There are a few issues here. Running threaded code interacts badly with branch p...

kaba0 · on May 13, 2022

Just an anecdotal experience, but I’m currently writing a JVM in Rust with a naive, interpreter loop. OpenJDK’s interpreter is a so-called template interpreter which looks at the method’s byte code and generates a given machine code snippet for each instruction, puts them serially next to each other and executes this buffer. The advantage of the latter is that in the interpreter loop model, one jumps back to the switch statement which will jump to the next instruction’s implementation, etc, while OpenJDK’s solution just continues execution serially, taking advantage of the branch predictor.

In my benchmarks that are definitely not suitable to infer much, OpenJDK without JIT can perform 1.5-8x better, though of course the whole implementation is different so don’t read too much into that.

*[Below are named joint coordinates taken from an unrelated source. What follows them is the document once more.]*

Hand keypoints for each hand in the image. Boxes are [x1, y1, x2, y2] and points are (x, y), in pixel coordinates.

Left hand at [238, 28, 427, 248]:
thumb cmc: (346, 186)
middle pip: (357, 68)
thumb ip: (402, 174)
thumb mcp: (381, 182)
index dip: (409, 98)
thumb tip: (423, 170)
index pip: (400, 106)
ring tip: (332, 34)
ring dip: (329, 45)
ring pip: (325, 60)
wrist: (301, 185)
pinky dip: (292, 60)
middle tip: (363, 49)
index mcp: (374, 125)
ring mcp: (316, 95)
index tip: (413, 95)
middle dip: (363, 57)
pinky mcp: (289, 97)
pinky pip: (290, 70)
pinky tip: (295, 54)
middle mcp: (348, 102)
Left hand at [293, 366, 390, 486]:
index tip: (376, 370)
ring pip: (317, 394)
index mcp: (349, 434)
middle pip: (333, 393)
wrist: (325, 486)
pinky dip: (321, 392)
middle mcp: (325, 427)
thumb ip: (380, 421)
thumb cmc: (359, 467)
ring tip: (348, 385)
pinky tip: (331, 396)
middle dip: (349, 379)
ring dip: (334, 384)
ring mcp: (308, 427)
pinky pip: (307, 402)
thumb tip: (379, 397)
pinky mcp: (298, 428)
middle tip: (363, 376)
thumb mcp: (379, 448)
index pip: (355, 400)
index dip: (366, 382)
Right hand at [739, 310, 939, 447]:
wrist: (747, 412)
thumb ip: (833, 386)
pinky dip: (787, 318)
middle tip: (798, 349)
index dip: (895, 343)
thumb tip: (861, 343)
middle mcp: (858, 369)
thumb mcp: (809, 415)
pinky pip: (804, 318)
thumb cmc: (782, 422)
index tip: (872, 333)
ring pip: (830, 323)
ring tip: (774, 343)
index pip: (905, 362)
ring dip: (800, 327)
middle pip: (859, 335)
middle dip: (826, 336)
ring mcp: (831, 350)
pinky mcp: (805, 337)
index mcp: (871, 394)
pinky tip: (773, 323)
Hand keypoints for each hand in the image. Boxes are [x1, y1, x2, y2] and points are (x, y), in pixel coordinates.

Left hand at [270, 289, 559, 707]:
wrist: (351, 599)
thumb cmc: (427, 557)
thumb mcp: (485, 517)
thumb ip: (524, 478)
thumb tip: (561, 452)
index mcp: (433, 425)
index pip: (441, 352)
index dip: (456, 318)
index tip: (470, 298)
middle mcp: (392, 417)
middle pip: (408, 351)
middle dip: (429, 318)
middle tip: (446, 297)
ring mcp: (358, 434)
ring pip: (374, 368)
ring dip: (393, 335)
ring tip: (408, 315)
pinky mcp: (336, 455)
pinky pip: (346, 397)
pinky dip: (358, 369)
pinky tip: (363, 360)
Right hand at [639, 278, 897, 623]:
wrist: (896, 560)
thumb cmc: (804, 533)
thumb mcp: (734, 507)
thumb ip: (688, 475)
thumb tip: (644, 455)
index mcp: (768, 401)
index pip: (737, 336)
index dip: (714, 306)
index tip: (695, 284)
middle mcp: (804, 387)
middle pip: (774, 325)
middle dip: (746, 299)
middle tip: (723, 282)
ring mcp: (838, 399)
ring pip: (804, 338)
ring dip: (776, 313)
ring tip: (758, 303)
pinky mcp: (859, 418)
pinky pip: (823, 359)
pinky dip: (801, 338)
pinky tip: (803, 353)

cmrdporcupine · on May 13, 2022

It's amazing to me in general how much of a divergence in expectations of performance vs reality that branch prediction misses causes in modern software.

So many techniques that would improve performance on a 1980s processor can be woefully inefficient on a 21st century one. It's so easy to be still holding the computing model of the former in your head.

kaba0 · on May 13, 2022

What is absolutely crazy is that many “primitive computation” is basically free. Like, there is more than likely some memory stalls either way and they just happen in the pauses not causing longer execution time.

cmrdporcupine · on May 14, 2022

I learned it the hard way when I was writing an emulator for a retro machine. Say you're blitting sprites to the screen. As you're drawing a line, each pixel either has some portion of a sprite, or doesn't. Your instinct is to do just like the hardware and 'chase the beam' and check at each pixel, or even just for each line, whether a sprite is present.

Super wrong. You're far better off precomputing the whole sprite bitmap -- even if you don't end up using it and doing a bulk operation to display it or not display it. Because doing that "if sprite is here?" in a loop is super super expensive, more expensive than just blitting the splits and not using them.

Most efficient ended up being precomputing things into boolean bitset vectors and using SIMD operations to do things based on those.

Even if not doing GPU stuff, the fastest way to compute these days is to think of everything in bulk bulk bulk. The hardware we have now is super efficient at vector and matrix operations, so try to take advantage of it.

(After doing this I have a hunch that a lot of the classic machine emulators <VICE, etc.> that are out there could be made way faster if they were rewritten in this way. )